Images of plotted data:
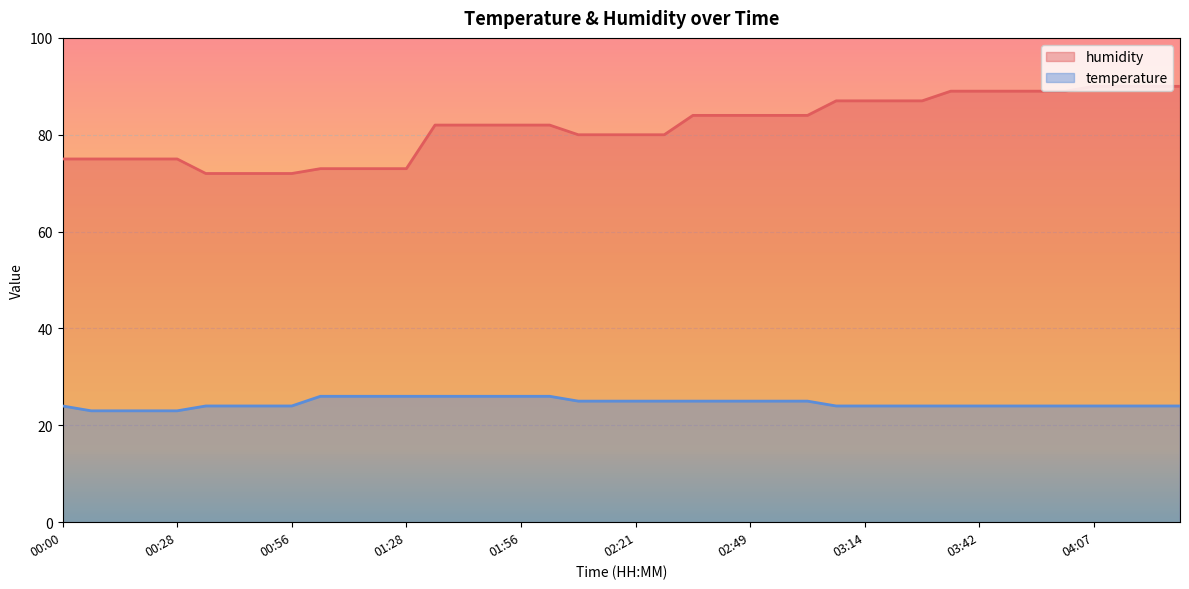

True or false: temperature and humidity intersect in this chart.

False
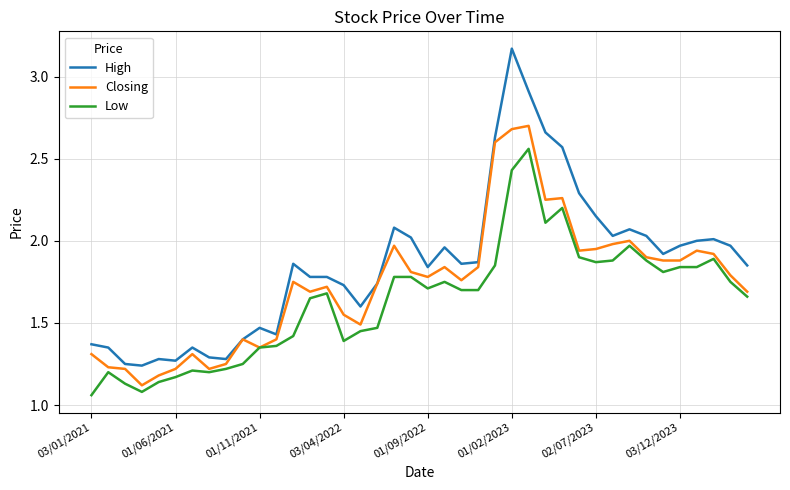

Which series has the largest total across all categories?

High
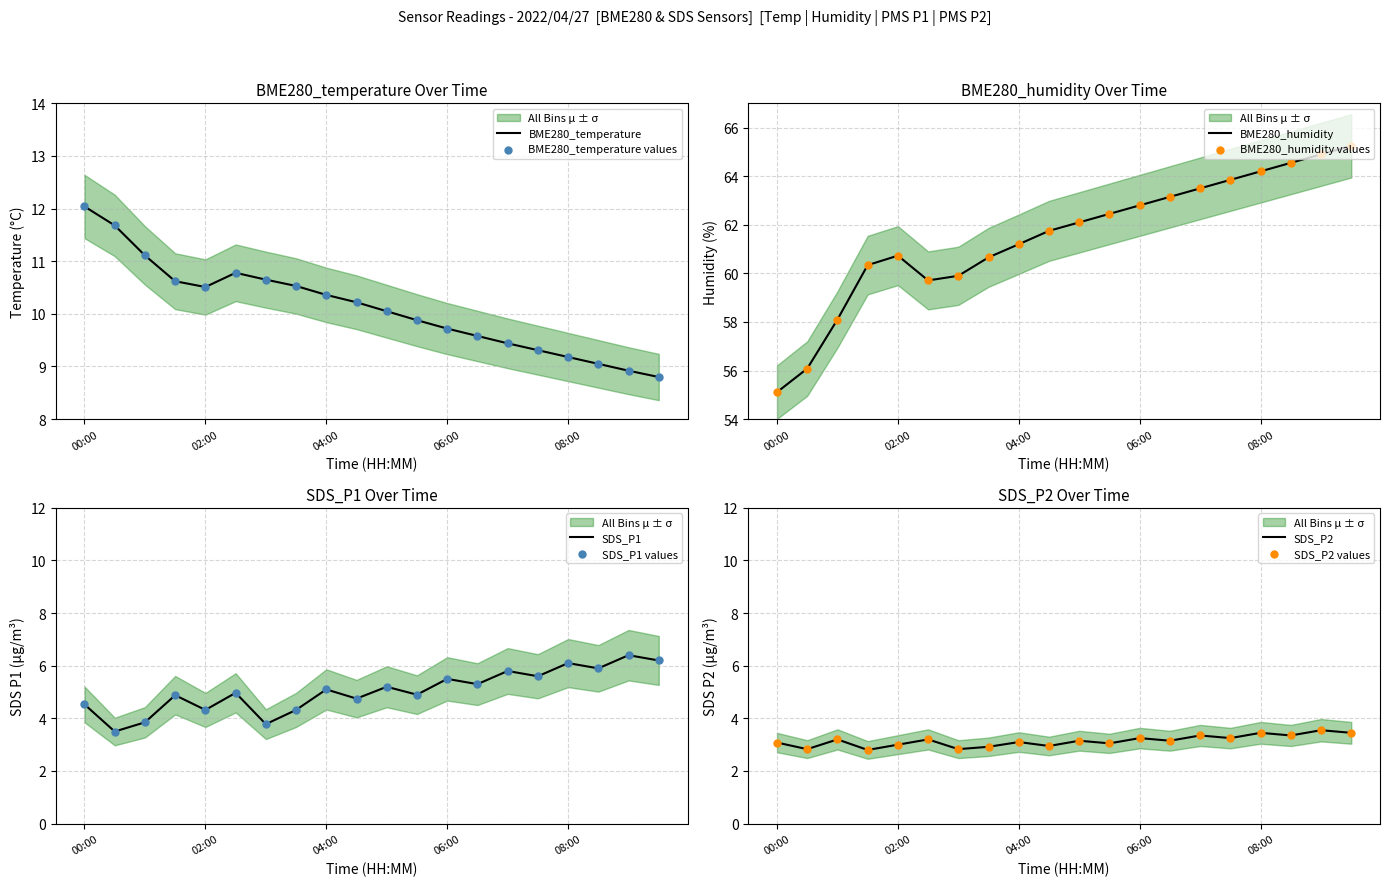

Which series reaches the minimum Y coordinate?

SDS_P2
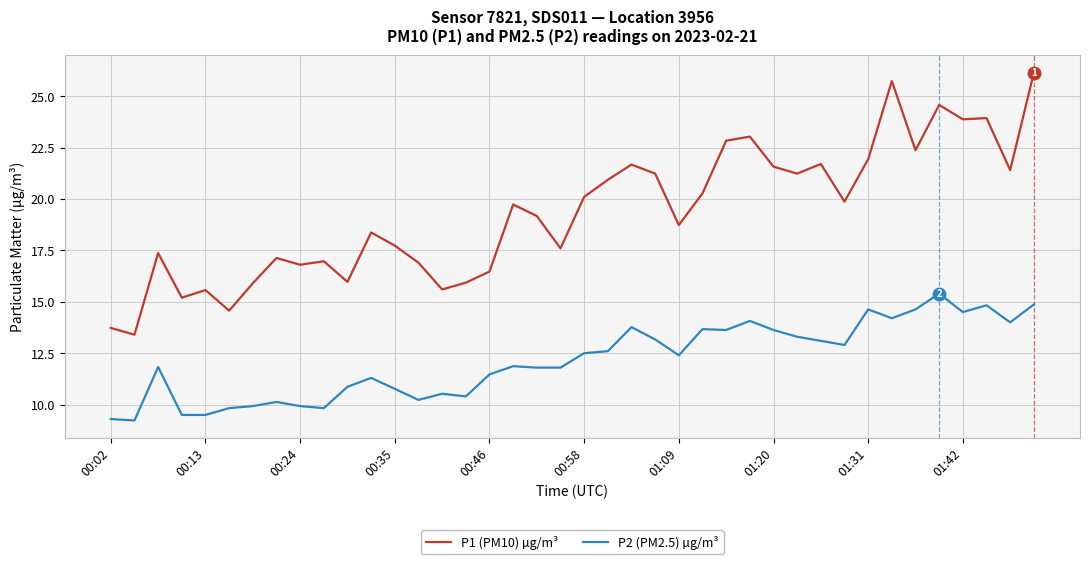

What is the difference between the maximum and minimum values in the P1 (PM10) µg/m³ series?

12.7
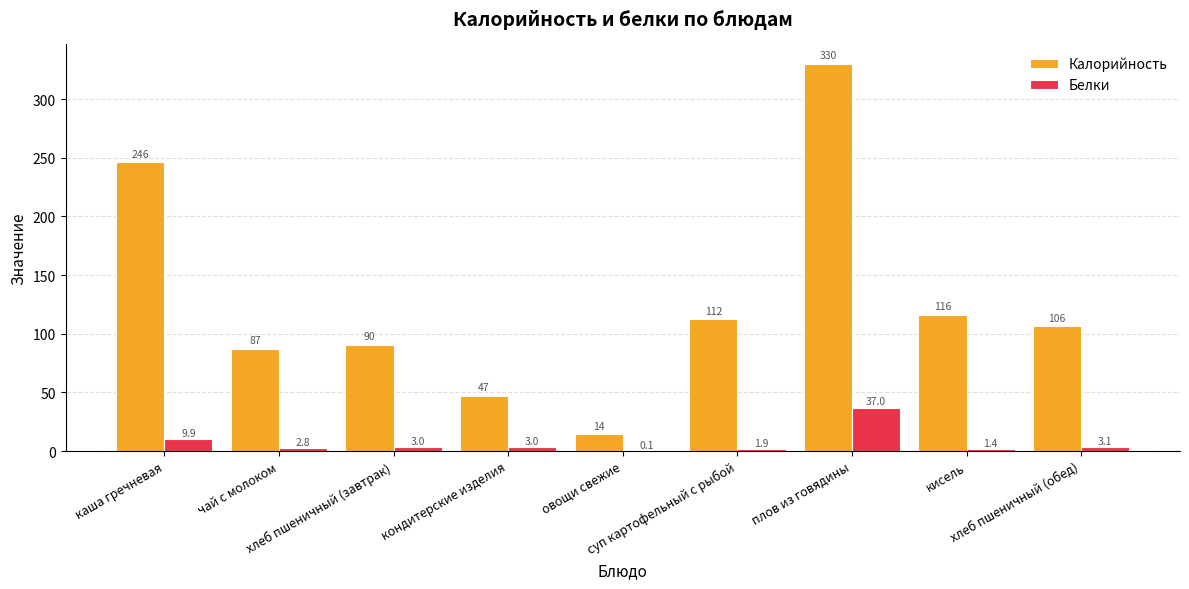

What are all the series names shown in the legend?

Калорийность, Белки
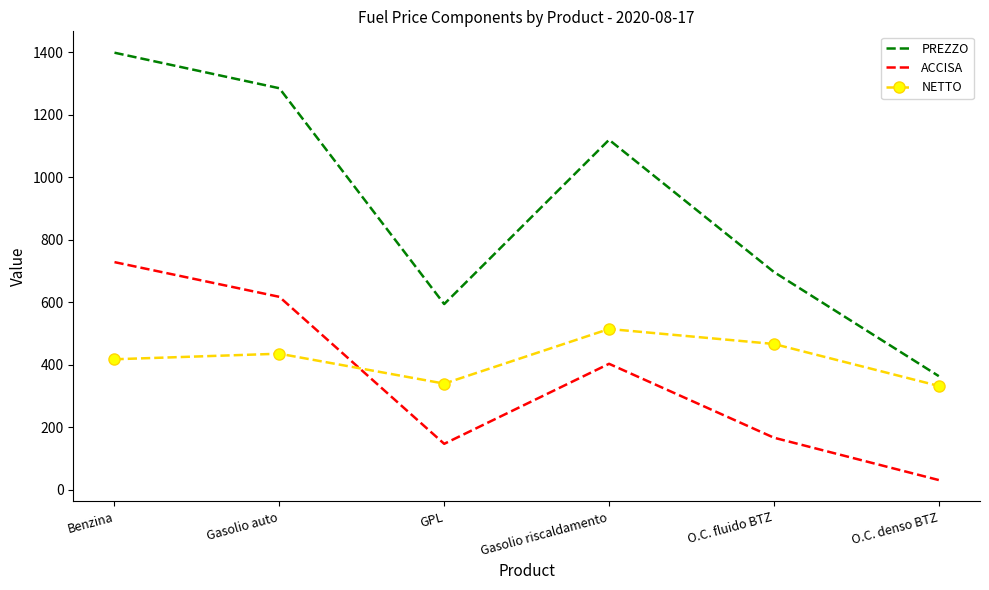

What is the average value of the PREZZO series?

909.6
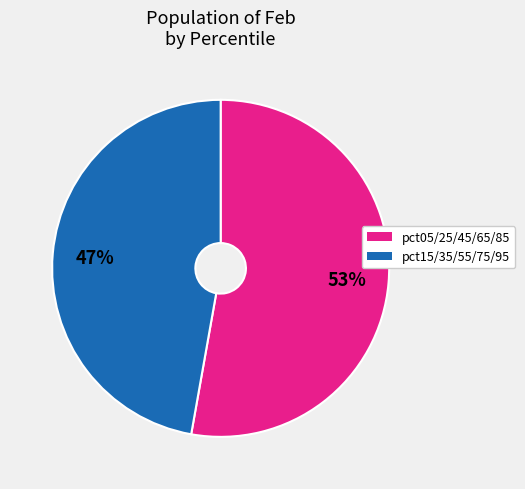

To the nearest percent, what is the average slice percentage?

50%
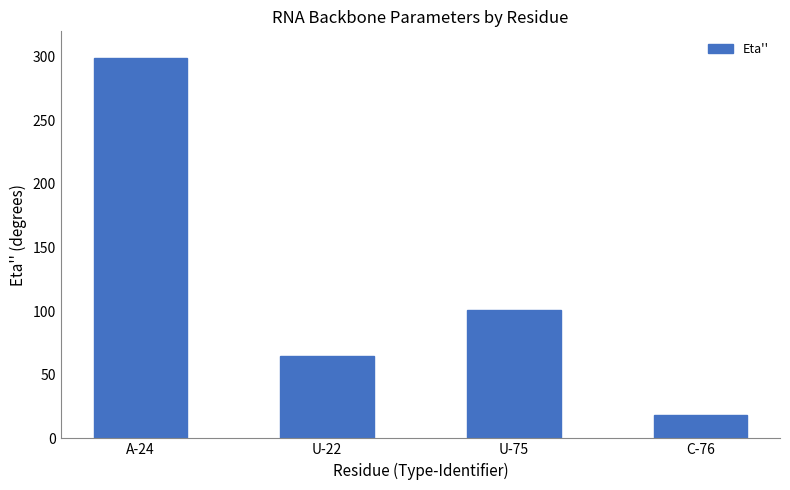

At which label is the value closest to 158?

U-75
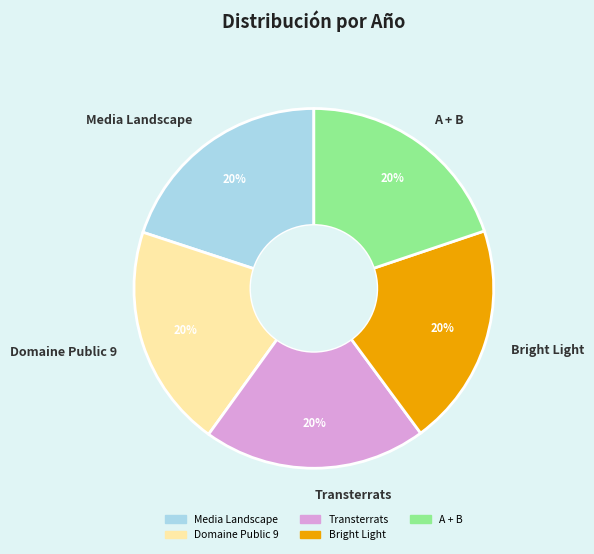

To the nearest percent, what portion does Transterrats represent?

20%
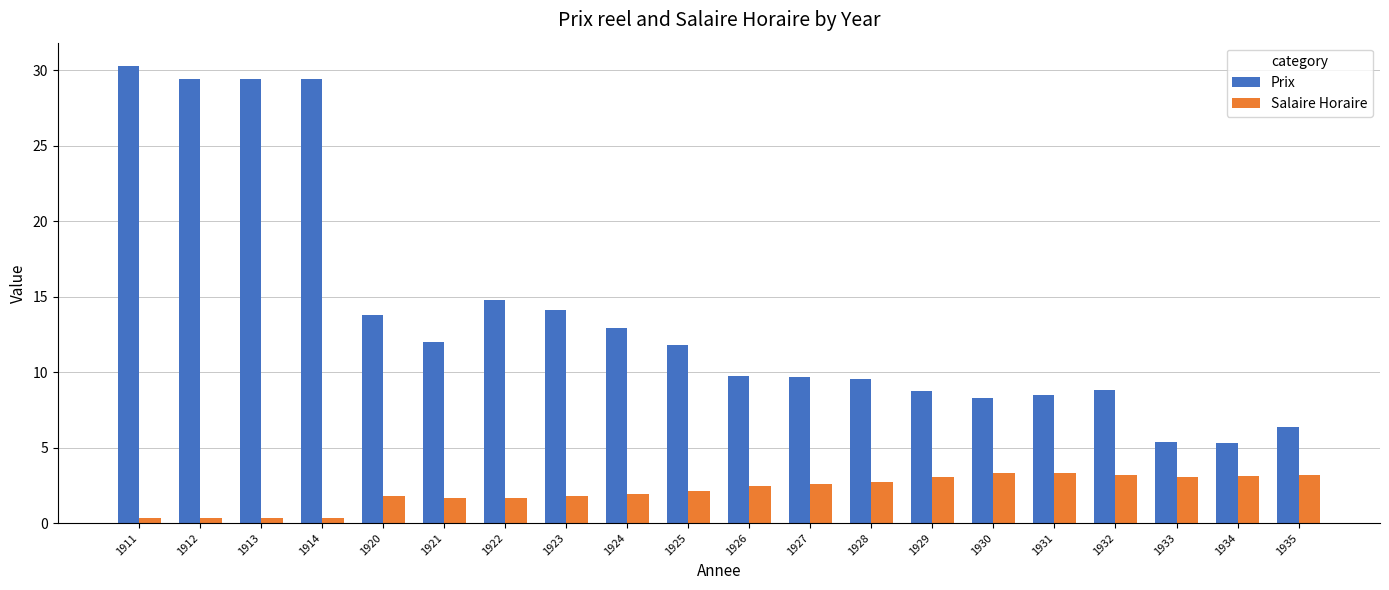

Read the Salaire Horaire value at 1922.

1.7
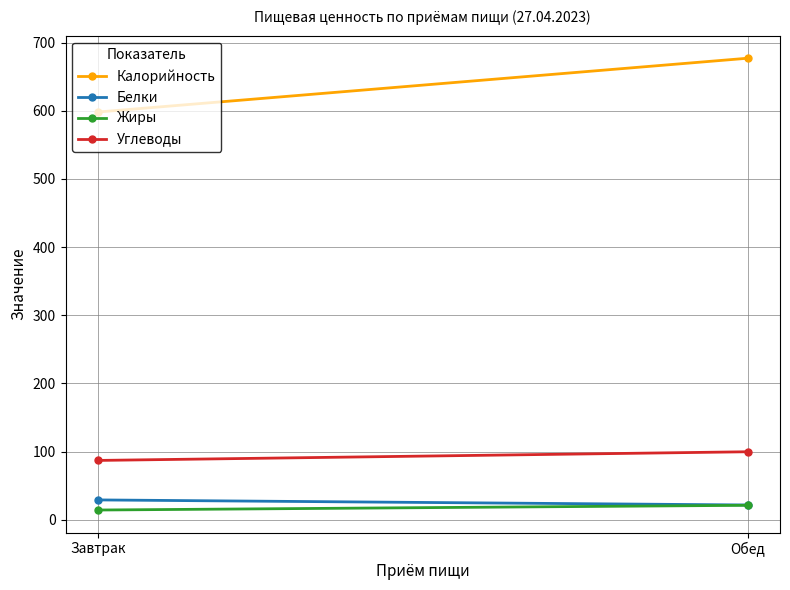

List the series in order of their peak value, highest first.

Калорийность, Углеводы, Белки, Жиры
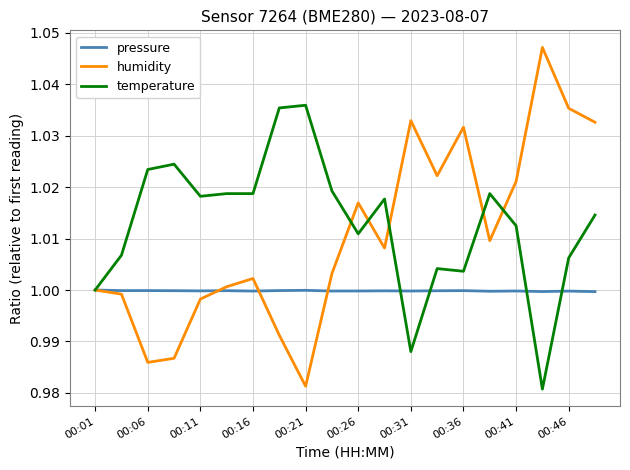

Which series has the largest total across all categories?

temperature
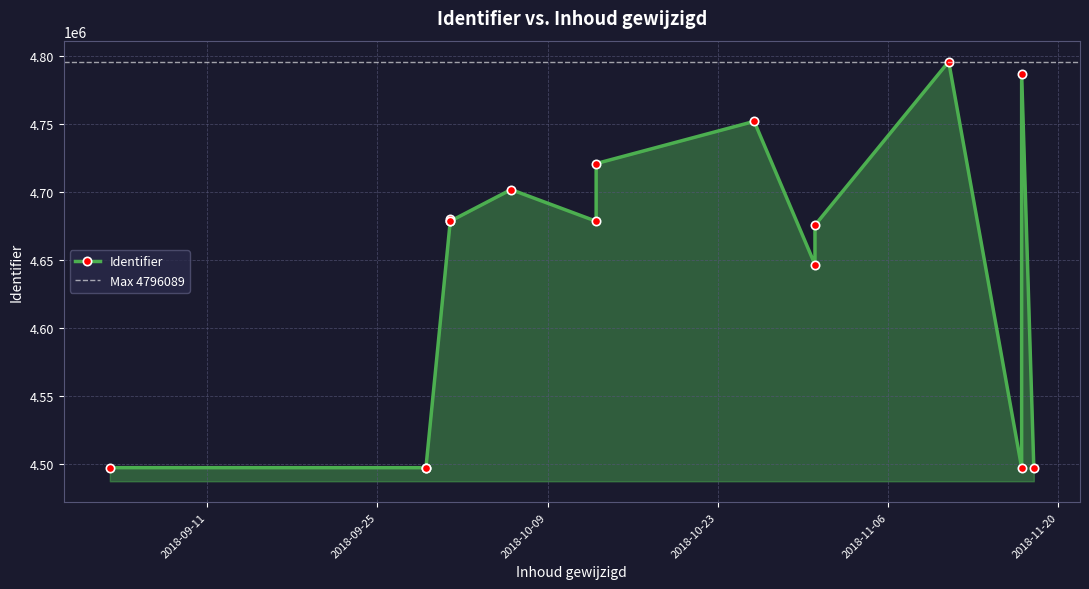

What is the difference between the maximum and minimum values?

298979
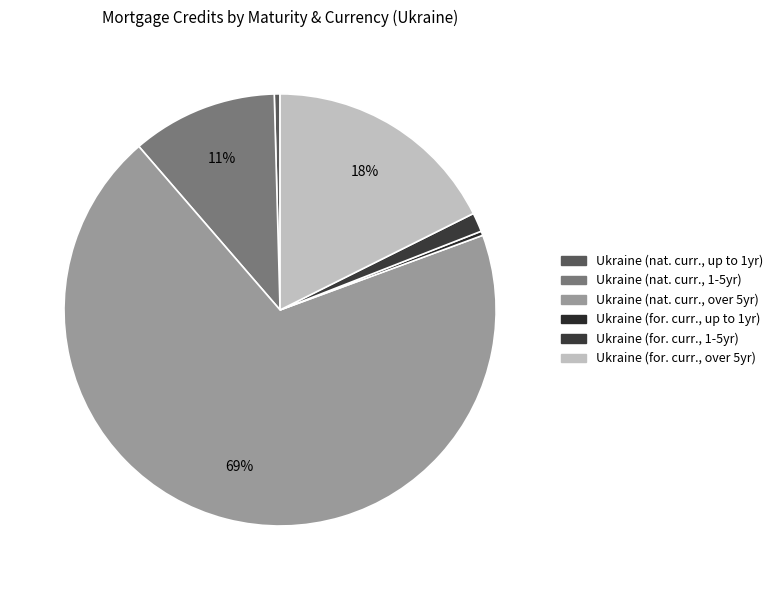

Does any single category account for the majority?

Yes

**Task instructions:**
Copy the material word for word, beginning with the line that contains "Which series reaches" and continuing through the end of the material. Leave the pictures out of your copy.

**Finished task:**
Which series reaches the minimum Y coordinate?

SDS_P2

What is the difference between the maximum and minimum values in the P1 (PM10) µg/m³ series?

12.7

What are all the series names shown in the legend?

Калорийность, Белки

What is the average value of the PREZZO series?

909.6

To the nearest percent, what is the average slice percentage?

50%

At which label is the value closest to 158?

U-75

To the nearest percent, what portion does Transterrats represent?

20%

Read the Salaire Horaire value at 1922.

1.7

List the series in order of their peak value, highest first.

Калорийность, Углеводы, Белки, Жиры

Which series has the largest total across all categories?

temperature

What is the difference between the maximum and minimum values?

298979

Does any single category account for the majority?

Yes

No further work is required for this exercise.